_WHAT THE EXERCISE ASKS:_ Find and copy each line of the records where the string "purchases" shows up.

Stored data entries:
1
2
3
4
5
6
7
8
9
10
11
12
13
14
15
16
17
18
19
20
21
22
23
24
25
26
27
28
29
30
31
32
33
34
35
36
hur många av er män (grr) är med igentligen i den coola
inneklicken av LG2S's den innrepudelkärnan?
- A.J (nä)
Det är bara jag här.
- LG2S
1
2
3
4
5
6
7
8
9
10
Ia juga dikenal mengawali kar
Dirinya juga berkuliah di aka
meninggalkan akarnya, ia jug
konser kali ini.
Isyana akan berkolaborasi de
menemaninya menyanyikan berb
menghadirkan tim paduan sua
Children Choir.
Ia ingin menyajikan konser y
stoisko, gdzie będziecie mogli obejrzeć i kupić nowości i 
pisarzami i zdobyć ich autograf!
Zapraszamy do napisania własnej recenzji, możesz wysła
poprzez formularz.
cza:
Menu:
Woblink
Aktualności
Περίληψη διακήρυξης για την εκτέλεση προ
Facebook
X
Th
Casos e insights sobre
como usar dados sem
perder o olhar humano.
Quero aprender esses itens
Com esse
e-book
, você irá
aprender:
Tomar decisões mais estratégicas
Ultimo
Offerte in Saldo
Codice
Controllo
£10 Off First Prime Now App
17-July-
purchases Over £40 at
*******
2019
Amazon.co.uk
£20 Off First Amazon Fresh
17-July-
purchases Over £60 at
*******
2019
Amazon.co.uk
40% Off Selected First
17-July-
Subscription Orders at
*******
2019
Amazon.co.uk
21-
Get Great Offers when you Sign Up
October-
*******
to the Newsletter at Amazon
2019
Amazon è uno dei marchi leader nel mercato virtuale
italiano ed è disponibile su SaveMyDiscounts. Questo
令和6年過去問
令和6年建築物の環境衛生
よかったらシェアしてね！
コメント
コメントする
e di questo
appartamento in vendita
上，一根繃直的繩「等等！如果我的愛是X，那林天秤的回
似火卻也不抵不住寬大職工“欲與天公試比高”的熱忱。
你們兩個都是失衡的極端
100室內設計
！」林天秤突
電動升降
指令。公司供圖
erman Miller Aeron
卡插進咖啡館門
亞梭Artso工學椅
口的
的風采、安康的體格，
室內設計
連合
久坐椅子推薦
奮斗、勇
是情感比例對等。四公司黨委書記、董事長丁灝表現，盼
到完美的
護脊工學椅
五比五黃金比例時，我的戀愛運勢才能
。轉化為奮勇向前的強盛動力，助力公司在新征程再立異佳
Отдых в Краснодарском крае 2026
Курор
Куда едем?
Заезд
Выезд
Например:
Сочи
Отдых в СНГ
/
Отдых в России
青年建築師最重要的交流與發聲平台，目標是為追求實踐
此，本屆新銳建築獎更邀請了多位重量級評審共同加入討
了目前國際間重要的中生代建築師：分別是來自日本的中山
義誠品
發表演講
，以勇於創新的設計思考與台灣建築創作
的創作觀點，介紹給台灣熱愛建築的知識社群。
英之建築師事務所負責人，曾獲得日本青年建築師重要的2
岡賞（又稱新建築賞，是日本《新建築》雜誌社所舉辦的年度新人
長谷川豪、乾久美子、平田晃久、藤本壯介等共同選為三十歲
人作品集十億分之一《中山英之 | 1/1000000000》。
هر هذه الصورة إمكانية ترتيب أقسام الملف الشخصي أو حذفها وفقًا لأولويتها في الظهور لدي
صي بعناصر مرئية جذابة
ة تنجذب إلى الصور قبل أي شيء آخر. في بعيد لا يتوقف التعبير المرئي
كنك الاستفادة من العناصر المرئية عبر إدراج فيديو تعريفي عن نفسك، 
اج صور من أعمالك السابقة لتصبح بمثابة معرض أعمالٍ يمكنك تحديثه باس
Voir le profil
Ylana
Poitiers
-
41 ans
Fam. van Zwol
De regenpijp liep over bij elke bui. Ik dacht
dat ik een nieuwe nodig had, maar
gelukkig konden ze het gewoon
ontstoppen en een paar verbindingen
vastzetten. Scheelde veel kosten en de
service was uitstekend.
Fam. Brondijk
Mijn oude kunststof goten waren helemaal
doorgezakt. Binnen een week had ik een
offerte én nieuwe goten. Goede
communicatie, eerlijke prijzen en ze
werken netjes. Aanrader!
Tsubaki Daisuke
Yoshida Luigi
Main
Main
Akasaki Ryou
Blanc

_EXERCISE OUTPUT:_
purchases Over £40 at
purchases Over £60 at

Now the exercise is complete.